**Text**
......

The Australian Border Force has sought to correct “misleading” news stories regarding international arrivals to Australia.
On Wednesday The Australian reported that there has been a decline in the percentage of international arrivals that are Australian citizens, with more than half of arrivals being foreign nationals.
The report said the declining number of returning citizens was due to the restrictions on Australia’s quarantine capacity, expensive and regularly cancelled flights, and caps on arrivals.
The following day, the ABF issued a statement claiming that on average, more than 80% of arrivals required to quarantine within the hotel quarantine caps are Australian citizens, permanent residents (PRs) or their immediate family.
“Recent media reporting indicating more than half of all international arrivals into Australia are foreign nationals is misleading, and is contrary to responses the ABF has provided to journalists,” it said.
“Australian citizens, PRs, and their immediate family members are treated as ‘returning Australians’ and are automatically exempt from Australia’s travel restrictions and exemption regime.”
The media report had cited figures from the Australian Bureau of Statistics. The ABF said these statistics, which indicate a “high volume of foreign nationals arriving into Australia”, were due to PRs and their immediate family members holding foreign passports.
“There are also a number of passengers arriving into Australia who do not undertake quarantine within the hotel system used by returning Australians,” the ABF added.
These passengers don’t take up places for returning Australians, the agency said, and include air crew, people arriving by air under NZ safe travel zone arrangements and who don’t undertake any form of quarantine, anyone who receives an exemption from hotel quarantine, and groups of travellers who have been approved for private quarantine arrangements (such as sporting teams).

......

**Records supplied**
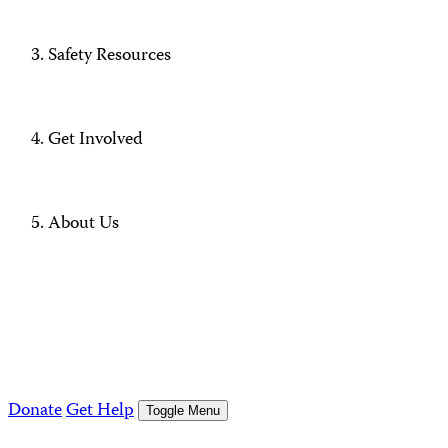
Safety Resources
Get Involved
About Us
Donate
Get Help
Toggle Menu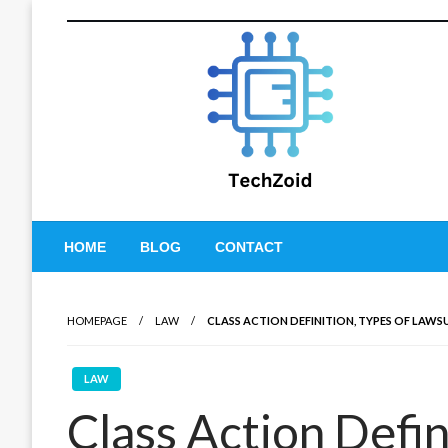
Skip
to
content
Tech Zoid
HOME
BLOG
CONTACT
HOMEPAGE
LAW
CLASS ACTION DEFINITION, TYPES OF LAWS
LAW
Class Action Defin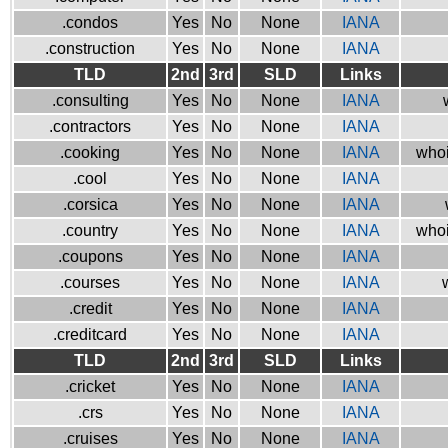
.condos
Yes
No
None
IANA
.construction
Yes
No
None
IANA
TLD
2nd
3rd
SLD
Links
.consulting
Yes
No
None
IANA
.contractors
Yes
No
None
IANA
.cooking
Yes
No
None
IANA
whoi
.cool
Yes
No
None
IANA
.corsica
Yes
No
None
IANA
.country
Yes
No
None
IANA
whoi
.coupons
Yes
No
None
IANA
.courses
Yes
No
None
IANA
.credit
Yes
No
None
IANA
.creditcard
Yes
No
None
IANA
TLD
2nd
3rd
SLD
Links
.cricket
Yes
No
None
IANA
.crs
Yes
No
None
IANA
.cruises
Yes
No
None
IANA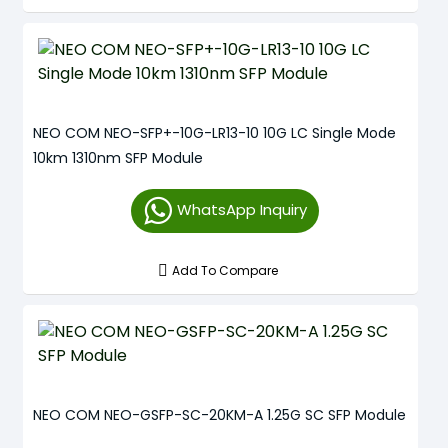
NEO COM NEO-SFP+-10G-LR13-10 10G LC Single Mode
10km 1310nm SFP Module
WhatsApp Inquiry
Add To Compare
NEO COM NEO-GSFP-SC-20KM-A 1.25G SC SFP Module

......

**Tasks and exercises**
1. Write out the Border Force article from "These passengers don’t" up to and including "as sporting teams).".
2. Answer these questions using the Border Force article:
(a) Which publication reported on Wednesday that arrivals of Australian citizens had declined?
(b) According to the ABF statement, what share of arrivals required to quarantine within the hotel caps are citizens, PRs or their immediate family, on average?
(c) Whose figures did the media report cite?
3. Carry on the Border Force article from where it stops.
The rows are separate material and have no connection to the Border Force article.

**Answers to the tasks**
1.
These passengers don’t take up places for returning Australians, the agency said, and include air crew, people arriving by air under NZ safe travel zone arrangements and who don’t undertake any form of quarantine, anyone who receives an exemption from hotel quarantine, and groups of travellers who have been approved for private quarantine arrangements (such as sporting teams).

2.
(a) The Australian
(b) More than 80%
(c) The Australian Bureau of Statistics

3.
The ABF noted that remaining travellers can receive exemptions in limited circumstances, including when that person has “critical skills”, or for compassionate reasons.
The agency has recommended that any Australians who want to travel overseas should refer to Smartraveller before deciding to travel.
“Risks may include lengthy delays or the inability to return to Australia due to flight availability, which places additional pressure on vulnerable Australians who may have been trying to return home since the start of the pandemic,” it warned.
There are roughly 34,500 people currently registered with the Department of Foreign Affairs and Trade who wish to return, and almost 5000 of them are classified as ‘vulnerable’.
The ABF said the government’s “first priority” was bringing Australians home.
“Australia’s travel restrictions and travel exemption policy settings support the return of as many Australians as possible by ensuring travel into Australia by a foreign national is limited by the exemption criteria,” it said.
Meanwhile, the UN Human Rights Committee has reportedly ruled that the federal government must facilitate the return of two Australians, who have been overseas for more than a year, and have received a COVID-19 vaccine.